**EXERCISE:** Copy the stretch of the listing below from its first line through the line containing "name author: Turcz.", both included, keeping every character unchanged.

** START DATA SUPPLIED **

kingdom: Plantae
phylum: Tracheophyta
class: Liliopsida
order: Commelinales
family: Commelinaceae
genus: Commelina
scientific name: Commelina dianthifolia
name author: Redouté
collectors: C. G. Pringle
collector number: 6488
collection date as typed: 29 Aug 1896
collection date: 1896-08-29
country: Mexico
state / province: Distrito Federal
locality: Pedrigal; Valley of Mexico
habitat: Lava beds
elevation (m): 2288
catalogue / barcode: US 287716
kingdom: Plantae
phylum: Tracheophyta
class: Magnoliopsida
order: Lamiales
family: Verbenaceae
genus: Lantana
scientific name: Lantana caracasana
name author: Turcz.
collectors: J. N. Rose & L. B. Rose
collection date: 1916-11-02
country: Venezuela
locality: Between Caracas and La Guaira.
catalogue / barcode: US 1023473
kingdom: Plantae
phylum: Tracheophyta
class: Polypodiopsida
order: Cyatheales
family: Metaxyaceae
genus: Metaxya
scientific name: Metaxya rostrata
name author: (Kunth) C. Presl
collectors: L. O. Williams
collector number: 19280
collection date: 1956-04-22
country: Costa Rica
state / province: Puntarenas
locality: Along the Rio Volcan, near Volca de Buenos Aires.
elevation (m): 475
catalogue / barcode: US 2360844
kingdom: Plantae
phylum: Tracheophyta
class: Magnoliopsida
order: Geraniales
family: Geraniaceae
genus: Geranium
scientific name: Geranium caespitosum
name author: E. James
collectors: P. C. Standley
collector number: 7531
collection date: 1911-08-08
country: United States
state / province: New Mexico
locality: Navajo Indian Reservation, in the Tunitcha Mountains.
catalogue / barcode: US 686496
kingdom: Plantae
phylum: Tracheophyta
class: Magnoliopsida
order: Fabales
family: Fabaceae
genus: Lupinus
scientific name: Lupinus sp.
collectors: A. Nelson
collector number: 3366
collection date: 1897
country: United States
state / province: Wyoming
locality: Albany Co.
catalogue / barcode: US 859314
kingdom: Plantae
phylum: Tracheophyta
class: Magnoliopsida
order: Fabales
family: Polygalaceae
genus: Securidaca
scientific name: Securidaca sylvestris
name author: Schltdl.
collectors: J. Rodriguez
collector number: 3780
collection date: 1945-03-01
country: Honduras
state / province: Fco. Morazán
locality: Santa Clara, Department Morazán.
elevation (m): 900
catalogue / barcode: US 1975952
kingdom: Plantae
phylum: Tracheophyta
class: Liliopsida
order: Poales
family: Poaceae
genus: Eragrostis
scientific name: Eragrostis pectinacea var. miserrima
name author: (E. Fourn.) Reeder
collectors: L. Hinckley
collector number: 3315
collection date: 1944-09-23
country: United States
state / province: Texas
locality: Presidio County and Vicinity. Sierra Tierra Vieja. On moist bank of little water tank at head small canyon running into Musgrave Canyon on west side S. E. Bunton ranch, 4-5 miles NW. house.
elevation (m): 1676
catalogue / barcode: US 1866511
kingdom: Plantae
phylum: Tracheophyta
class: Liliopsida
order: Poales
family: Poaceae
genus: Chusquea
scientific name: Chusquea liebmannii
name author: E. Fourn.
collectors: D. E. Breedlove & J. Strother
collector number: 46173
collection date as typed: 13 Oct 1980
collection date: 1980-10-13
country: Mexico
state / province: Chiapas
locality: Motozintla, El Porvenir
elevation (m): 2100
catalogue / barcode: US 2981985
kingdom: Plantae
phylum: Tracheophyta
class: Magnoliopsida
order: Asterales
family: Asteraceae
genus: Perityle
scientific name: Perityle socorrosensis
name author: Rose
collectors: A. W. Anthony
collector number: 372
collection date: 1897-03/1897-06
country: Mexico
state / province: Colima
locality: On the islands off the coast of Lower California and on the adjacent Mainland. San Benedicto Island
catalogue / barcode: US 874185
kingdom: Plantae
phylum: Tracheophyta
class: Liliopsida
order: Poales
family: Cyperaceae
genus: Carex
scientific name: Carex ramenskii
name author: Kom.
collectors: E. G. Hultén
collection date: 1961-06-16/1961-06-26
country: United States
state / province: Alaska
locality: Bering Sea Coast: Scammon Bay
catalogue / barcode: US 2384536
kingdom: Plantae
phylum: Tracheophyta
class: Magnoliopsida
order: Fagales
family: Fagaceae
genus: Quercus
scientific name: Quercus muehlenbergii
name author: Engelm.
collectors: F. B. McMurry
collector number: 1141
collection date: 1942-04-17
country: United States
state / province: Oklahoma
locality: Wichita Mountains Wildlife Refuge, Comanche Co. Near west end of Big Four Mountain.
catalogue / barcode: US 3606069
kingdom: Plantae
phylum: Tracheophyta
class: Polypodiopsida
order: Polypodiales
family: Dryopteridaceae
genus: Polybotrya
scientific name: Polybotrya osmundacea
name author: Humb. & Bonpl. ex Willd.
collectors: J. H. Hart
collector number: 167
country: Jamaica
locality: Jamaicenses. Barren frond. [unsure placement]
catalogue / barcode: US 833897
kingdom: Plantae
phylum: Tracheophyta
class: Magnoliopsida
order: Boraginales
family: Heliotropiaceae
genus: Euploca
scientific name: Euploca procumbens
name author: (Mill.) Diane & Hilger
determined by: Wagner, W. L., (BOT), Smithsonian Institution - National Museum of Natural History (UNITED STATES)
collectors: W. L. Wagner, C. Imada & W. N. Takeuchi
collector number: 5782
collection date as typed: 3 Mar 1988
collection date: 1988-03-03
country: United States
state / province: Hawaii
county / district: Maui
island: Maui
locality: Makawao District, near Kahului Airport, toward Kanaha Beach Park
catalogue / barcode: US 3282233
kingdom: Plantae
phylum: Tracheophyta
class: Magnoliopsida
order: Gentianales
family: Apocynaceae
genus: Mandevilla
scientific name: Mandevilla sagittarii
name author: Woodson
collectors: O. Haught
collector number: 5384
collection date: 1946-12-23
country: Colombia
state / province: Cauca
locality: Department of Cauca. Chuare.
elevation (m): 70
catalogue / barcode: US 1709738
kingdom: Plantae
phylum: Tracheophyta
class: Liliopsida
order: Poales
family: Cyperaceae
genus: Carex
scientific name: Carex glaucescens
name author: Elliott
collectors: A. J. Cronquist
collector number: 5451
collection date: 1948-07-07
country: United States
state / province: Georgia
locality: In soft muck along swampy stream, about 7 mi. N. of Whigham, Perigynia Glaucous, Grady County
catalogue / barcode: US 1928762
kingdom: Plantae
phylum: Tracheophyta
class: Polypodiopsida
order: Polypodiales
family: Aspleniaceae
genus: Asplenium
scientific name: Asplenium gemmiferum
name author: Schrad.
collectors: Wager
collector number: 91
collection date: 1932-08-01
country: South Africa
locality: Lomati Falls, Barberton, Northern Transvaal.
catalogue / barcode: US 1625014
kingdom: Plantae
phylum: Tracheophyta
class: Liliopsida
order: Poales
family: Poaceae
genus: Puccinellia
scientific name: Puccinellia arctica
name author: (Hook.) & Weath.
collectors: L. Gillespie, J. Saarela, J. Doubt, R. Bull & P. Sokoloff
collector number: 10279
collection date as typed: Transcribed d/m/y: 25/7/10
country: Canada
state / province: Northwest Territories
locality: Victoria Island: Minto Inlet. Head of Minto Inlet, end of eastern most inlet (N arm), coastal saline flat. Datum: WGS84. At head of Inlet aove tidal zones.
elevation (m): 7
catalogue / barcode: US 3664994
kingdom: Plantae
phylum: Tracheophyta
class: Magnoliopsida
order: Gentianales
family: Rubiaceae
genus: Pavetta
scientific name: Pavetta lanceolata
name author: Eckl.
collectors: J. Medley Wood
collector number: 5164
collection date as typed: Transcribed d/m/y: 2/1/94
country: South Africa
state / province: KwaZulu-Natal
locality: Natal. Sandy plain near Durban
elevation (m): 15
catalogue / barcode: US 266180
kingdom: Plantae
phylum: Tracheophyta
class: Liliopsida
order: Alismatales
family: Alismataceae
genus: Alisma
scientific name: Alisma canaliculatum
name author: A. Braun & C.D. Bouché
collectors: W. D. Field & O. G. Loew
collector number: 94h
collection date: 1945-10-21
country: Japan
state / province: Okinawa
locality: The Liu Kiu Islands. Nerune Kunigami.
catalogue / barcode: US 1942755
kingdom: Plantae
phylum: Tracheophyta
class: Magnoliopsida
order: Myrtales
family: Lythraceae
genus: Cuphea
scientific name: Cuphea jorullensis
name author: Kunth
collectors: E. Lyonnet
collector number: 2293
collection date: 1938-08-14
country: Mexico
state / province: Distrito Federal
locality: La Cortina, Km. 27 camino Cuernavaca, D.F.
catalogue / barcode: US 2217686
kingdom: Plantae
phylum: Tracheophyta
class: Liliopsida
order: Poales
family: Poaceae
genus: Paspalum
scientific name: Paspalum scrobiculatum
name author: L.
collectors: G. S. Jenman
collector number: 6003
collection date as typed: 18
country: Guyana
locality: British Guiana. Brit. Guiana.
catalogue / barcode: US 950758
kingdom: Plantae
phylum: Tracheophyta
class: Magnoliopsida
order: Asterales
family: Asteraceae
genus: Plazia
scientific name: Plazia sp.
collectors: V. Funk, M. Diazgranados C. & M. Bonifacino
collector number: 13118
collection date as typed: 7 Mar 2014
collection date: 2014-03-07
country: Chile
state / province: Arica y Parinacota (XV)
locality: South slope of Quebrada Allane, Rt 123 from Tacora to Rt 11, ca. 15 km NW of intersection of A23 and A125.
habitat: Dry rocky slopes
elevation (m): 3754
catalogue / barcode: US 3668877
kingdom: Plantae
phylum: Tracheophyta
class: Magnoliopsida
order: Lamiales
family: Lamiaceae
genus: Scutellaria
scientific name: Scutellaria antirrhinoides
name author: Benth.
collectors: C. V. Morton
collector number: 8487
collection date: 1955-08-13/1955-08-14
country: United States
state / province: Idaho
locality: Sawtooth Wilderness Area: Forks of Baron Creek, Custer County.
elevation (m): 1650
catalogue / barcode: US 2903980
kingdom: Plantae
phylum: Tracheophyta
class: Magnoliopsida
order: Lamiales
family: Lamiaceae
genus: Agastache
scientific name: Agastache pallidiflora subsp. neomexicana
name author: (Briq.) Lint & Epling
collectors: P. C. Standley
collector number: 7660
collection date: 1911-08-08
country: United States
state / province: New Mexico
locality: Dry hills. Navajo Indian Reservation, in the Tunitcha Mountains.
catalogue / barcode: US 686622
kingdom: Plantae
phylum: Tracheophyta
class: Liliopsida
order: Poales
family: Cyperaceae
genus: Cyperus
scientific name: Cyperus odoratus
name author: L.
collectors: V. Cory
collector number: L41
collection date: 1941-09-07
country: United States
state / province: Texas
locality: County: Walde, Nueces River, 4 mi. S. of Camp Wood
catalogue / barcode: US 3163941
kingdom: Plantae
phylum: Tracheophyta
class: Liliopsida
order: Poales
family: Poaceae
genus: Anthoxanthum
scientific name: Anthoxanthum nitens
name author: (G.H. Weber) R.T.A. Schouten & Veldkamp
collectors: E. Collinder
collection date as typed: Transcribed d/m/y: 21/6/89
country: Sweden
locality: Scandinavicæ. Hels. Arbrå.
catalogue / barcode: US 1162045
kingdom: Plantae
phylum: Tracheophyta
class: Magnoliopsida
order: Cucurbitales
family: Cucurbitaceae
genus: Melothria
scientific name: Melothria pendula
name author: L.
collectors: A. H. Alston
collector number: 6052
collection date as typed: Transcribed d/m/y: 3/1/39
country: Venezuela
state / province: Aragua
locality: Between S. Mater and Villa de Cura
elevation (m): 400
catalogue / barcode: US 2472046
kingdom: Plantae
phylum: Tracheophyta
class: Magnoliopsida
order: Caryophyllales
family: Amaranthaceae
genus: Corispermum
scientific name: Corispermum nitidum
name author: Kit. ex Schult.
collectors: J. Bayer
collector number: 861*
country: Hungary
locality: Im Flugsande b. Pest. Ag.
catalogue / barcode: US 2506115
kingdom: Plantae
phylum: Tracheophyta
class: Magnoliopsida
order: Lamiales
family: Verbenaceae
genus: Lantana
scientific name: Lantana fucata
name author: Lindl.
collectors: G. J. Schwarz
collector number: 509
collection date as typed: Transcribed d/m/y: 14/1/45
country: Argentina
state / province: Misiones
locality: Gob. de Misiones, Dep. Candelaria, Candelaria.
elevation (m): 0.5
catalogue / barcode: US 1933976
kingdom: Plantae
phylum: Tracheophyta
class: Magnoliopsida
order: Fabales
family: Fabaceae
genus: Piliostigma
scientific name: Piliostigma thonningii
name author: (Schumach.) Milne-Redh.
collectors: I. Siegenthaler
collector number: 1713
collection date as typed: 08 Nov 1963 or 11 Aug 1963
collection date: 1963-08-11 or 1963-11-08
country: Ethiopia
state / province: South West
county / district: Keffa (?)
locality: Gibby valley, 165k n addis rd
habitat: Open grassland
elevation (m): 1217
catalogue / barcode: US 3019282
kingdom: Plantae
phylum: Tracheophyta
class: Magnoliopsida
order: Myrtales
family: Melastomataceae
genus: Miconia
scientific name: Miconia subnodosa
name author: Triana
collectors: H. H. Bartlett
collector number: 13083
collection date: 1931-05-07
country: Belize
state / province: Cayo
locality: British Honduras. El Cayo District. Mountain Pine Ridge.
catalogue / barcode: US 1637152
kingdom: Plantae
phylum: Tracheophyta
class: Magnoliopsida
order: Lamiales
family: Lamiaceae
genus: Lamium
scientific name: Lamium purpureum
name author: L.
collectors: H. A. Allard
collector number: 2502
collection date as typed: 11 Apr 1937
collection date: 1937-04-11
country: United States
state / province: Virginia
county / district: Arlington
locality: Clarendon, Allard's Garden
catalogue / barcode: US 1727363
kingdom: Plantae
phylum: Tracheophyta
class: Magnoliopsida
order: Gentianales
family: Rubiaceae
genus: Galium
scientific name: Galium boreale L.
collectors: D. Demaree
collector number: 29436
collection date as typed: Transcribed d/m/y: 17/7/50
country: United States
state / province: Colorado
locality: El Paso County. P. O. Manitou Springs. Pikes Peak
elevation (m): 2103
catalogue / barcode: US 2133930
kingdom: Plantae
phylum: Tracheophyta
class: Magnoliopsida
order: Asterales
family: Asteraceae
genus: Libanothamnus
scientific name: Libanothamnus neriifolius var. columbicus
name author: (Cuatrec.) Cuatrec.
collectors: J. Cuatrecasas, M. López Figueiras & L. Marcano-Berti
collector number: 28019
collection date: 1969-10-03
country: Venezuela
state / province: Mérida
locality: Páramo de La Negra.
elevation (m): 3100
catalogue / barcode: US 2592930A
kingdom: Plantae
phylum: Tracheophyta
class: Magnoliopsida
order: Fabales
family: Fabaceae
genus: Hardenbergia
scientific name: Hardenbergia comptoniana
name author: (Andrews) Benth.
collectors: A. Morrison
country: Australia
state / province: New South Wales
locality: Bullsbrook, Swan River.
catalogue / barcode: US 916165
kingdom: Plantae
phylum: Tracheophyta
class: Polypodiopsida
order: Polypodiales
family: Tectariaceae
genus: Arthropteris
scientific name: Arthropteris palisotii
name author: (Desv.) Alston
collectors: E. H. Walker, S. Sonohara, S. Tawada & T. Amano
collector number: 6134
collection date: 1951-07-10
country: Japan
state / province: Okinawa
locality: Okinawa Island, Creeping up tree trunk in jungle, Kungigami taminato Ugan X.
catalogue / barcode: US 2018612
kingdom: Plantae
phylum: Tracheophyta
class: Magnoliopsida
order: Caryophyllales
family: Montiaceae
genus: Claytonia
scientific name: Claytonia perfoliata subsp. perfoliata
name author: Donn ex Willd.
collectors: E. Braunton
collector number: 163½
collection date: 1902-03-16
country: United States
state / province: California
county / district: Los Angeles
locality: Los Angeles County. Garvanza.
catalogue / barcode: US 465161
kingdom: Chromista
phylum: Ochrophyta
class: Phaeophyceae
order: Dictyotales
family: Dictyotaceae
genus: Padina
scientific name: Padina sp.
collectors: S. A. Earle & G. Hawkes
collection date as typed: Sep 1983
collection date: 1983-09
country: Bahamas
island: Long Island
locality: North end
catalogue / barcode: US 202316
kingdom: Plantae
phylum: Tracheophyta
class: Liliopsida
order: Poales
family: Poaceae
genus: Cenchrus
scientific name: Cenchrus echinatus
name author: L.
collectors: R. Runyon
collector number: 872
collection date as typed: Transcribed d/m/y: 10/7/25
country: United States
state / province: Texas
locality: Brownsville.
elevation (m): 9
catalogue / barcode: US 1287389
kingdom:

** END DATA SUPPLIED **

**SOLUTION BELOW:**
kingdom: Plantae
phylum: Tracheophyta
class: Liliopsida
order: Commelinales
family: Commelinaceae
genus: Commelina
scientific name: Commelina dianthifolia
name author: Redouté
collectors: C. G. Pringle
collector number: 6488
collection date as typed: 29 Aug 1896
collection date: 1896-08-29
country: Mexico
state / province: Distrito Federal
locality: Pedrigal; Valley of Mexico
habitat: Lava beds
elevation (m): 2288
catalogue / barcode: US 287716
kingdom: Plantae
phylum: Tracheophyta
class: Magnoliopsida
order: Lamiales
family: Verbenaceae
genus: Lantana
scientific name: Lantana caracasana
name author: Turcz.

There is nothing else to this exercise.